2016 will be one second longer. A leap second will be added at the end of the year at midnight UK time, to realign our clocks with the rotation of the earth. Normally, such a momentous event is heralded by an extra pip in the BBC Radio time signal; but at new year the pips are not heard on domestic radio as they replaced by the sound of Big Ben.
2016 was also a leap year, but leap years and leap seconds are quite different things. Leap years come about because we use different yardsticks to measure time. You can’t fit exactly 365 days in a year the same way you can’t fit exactly 30 centimetres in a foot, so you need to make a few corrections here and there. If we didn’t force a year to begin at midnight, we wouldn’t actually need leap years at all, but then we’d probably argue about how to define the first of January when the year begins, say, in the late afternoon.

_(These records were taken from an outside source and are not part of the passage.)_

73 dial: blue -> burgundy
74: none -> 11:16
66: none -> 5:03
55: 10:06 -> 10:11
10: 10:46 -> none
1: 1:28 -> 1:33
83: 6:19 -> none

By contrast, a leap second arises because the earth’s rotational speed isn’t an entirely accurate measure of time, as it is affected by geological and tidal processes. Today’s timekeepers – ticking by atomic processes and synchronised by distant quasars – are more accurate than the earth. In the past, our clocks were poor and we continually corrected them against the sun and earth. Now they are too accurate, and so we fiddle our standard of civil time (Coordinated Universal Time, or UTC) to cater for the unpredictabilities of our planet.

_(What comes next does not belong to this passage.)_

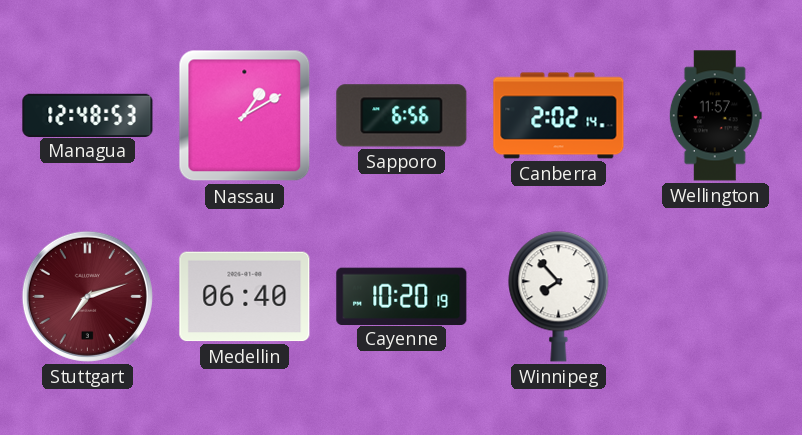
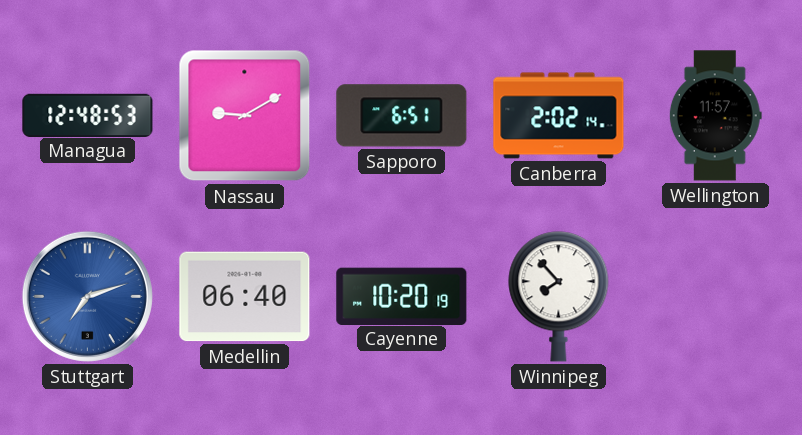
Nassau: 1:10 -> 9:10
Sapporo: 6:56 -> 6:51
Stuttgart dial: burgundy -> blue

Turning time is not without consequence. Communications, navigation, scientific experiments, high frequency trading – these can rely on very accurate time measurements. Fortunately, UTC is not the only time standard; others such as UT1 can be adopted for different applications. In fact, the idea of a universal time standard is fairly new. Before the necessities of coordinated railway time tabling, towns would each have their own time zones, according to the sun’s path overhead. Going back further, the hour was once defined as the separation of daylight into twelve parts – so that the length of an hour changed throughout the year.

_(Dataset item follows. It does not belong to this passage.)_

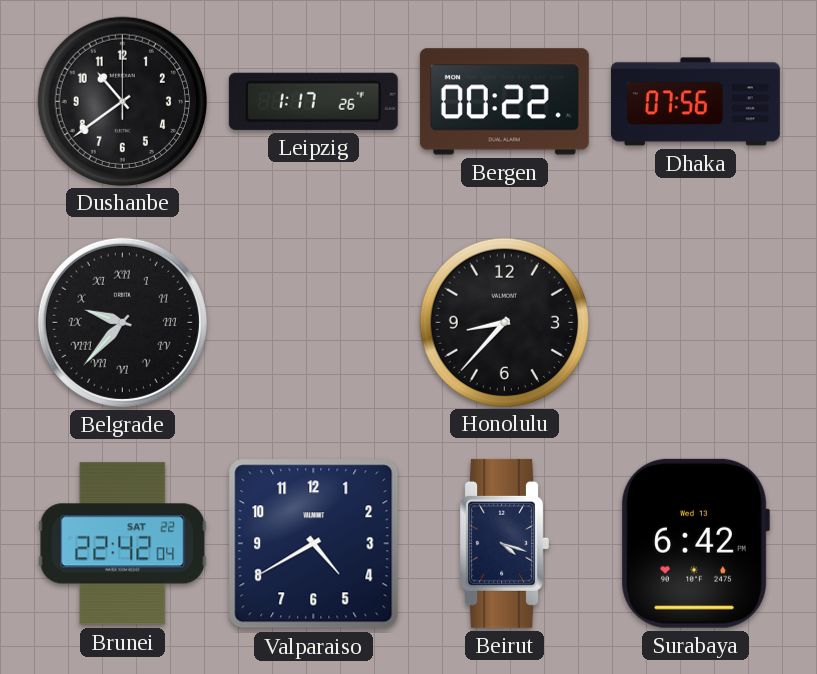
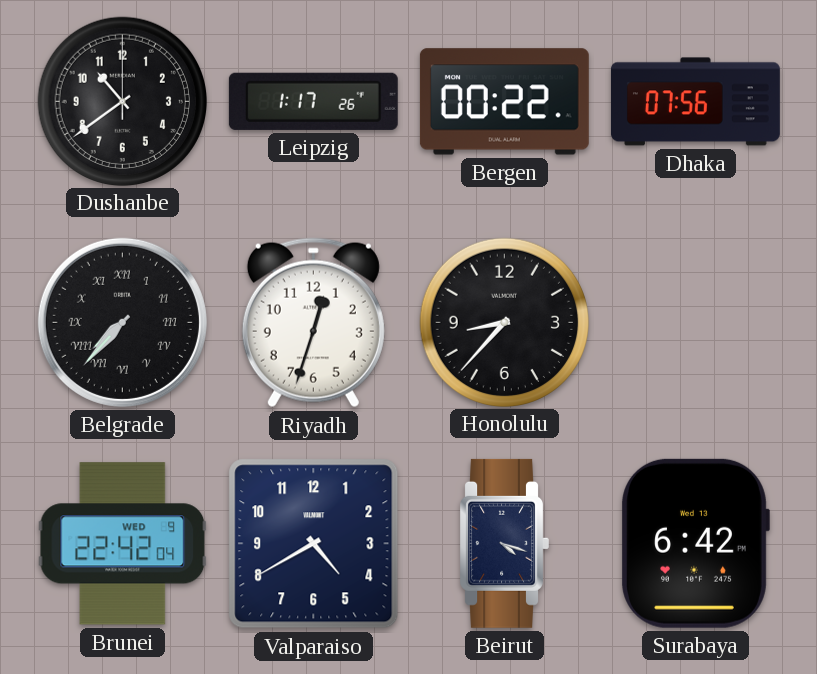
Belgrade: 9:37 -> 7:37
Riyadh: none -> 12:33
Brunei date: SAT 22 -> WED 9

As our needs change, so too will our preferred time frames. As our lives become more global, coordinated by computers using global clocks, future generations may abandon local time and adopt a universal time worldwide. But will they abandon the leap second? That would require a whole new time standard, or breaking the traditional link between our measurement of time and that of the earth – no longer a leap in the dark, but perhaps a leap of faith.